THE HAGUE (AFP) – The International Criminal Court, which wants to try the late Libyan dictator Moamer Kadhafi’s son Seif al-Islam, said Saturday it was seeking confirmation of reports from Tripoli of his arrest.
“The first thing is to confirm his capture,” court spokesman Fadi El-Abdallah told AFP.
“What we are going to do is wait for official confirmation from the authorities that a suspect wanted by the ICC has been arrested.”
Florence Ocara, a spokeswoman for ICC prosecutor Luis Moreno-Ocampo, added, “We are coordinating with the Libyan ministry of justice to ensure that any solutions with regard to the arrest of Seif al-Islam is in accordance with the law.”
A senior official on Libya’s National Transitional Council said earlier Saturday that Seif, Kadhafi’s one-time successor, was arrested in southern Libya.
NTC justice minister Mohammed al-Allagui declined to give any details.
The ICC issued warrants on June 27 against Seif as well as his father and Abdullah al-Senussi, Kadhafi’s intelligence chief, on charges of crimes against humanity in crushing anti-regime protests.
Moreno-Ocampo predicted on November 9 that Seif’s arrest was just a matter of time, adding, “Seif will face justice, that’s his destiny.”
A week earlier, the prosecutor told the UN Security Council that the ICC had “received questions from individuals linked to Seif al-Islam about the legal conditions attaching to his potential surrender.”
ICC investigators have visited Libya to collect more evidence in the case against Seif and also into allegations of mass rapes by Kadhafi forces during the crackdown against protesters before the revolt turned into full-blown civil war.

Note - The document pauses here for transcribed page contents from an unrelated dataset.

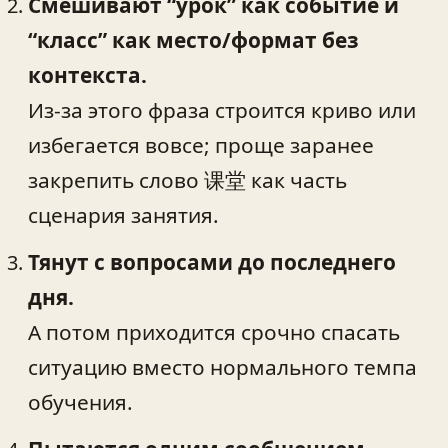
Смешивают “урок” как событие и
“класс” как место/формат без
контекста.
Из-за этого фраза строится криво или
избегается вовсе; проще заранее
закрепить слово 课堂 как часть
сценария занятия.
Тянут с вопросами до последнего
дня.
А потом приходится срочно спасать
ситуацию вместо нормального темпа
обучения.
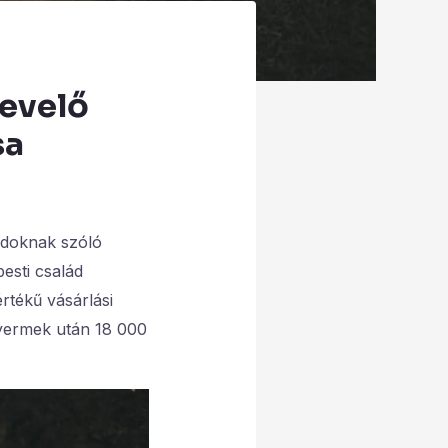
nevelő
sa
ádoknak szóló
esti család
rtékű vásárlási
gyermek után 18 000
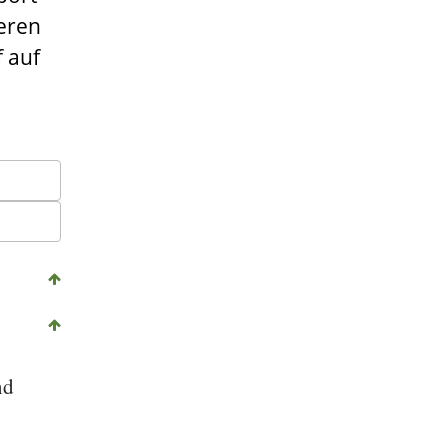
deren
f auf
nd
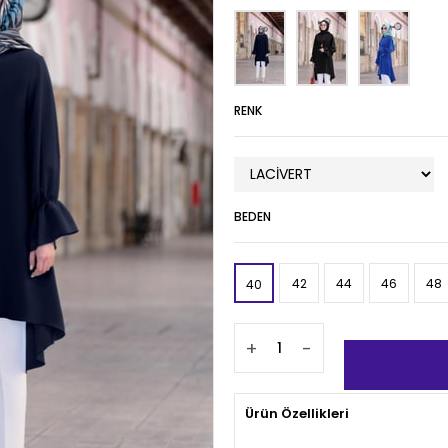
RENK
BEDEN
42
44
46
48
40
+
-
Ürün Özellikleri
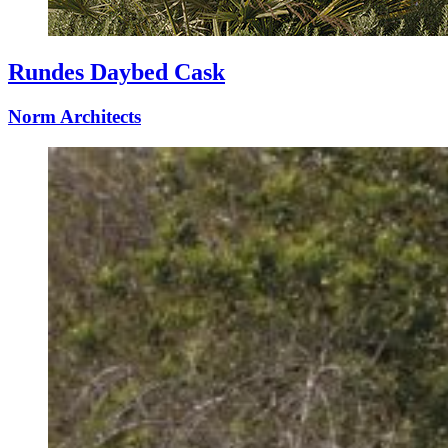
Rundes Daybed Cask
Norm Architects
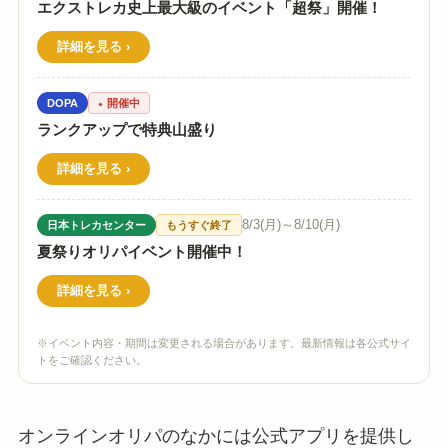
エクストレカ史上最大級のイベント「超祭」開催！
詳細を見る
DOPA
開催中
ランクアップで特典山盛り
詳細を見る
8/3(月)～8/10(月)
日本トレカセンター
もうすぐ終了
夏祭りオリパイベント開催中！
詳細を見る
※イベント内容・期間は変更される場合があります。最新情報は各公式サイ
トをご確認ください。
オンラインオリパのなかには公式アプリを提供し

Kadhafi himself was killed after being captured on October 20 when forces of Libya’s new regime stormed his hometown of Sirte. The NTC has said it is investigating the manner of his death.
Five days later, a Tuareg official in Niger said that both Seif and Senussi were poised to enter the country from southern Libya, while on October 27 security sources said the former intelligence chief had reached Mali.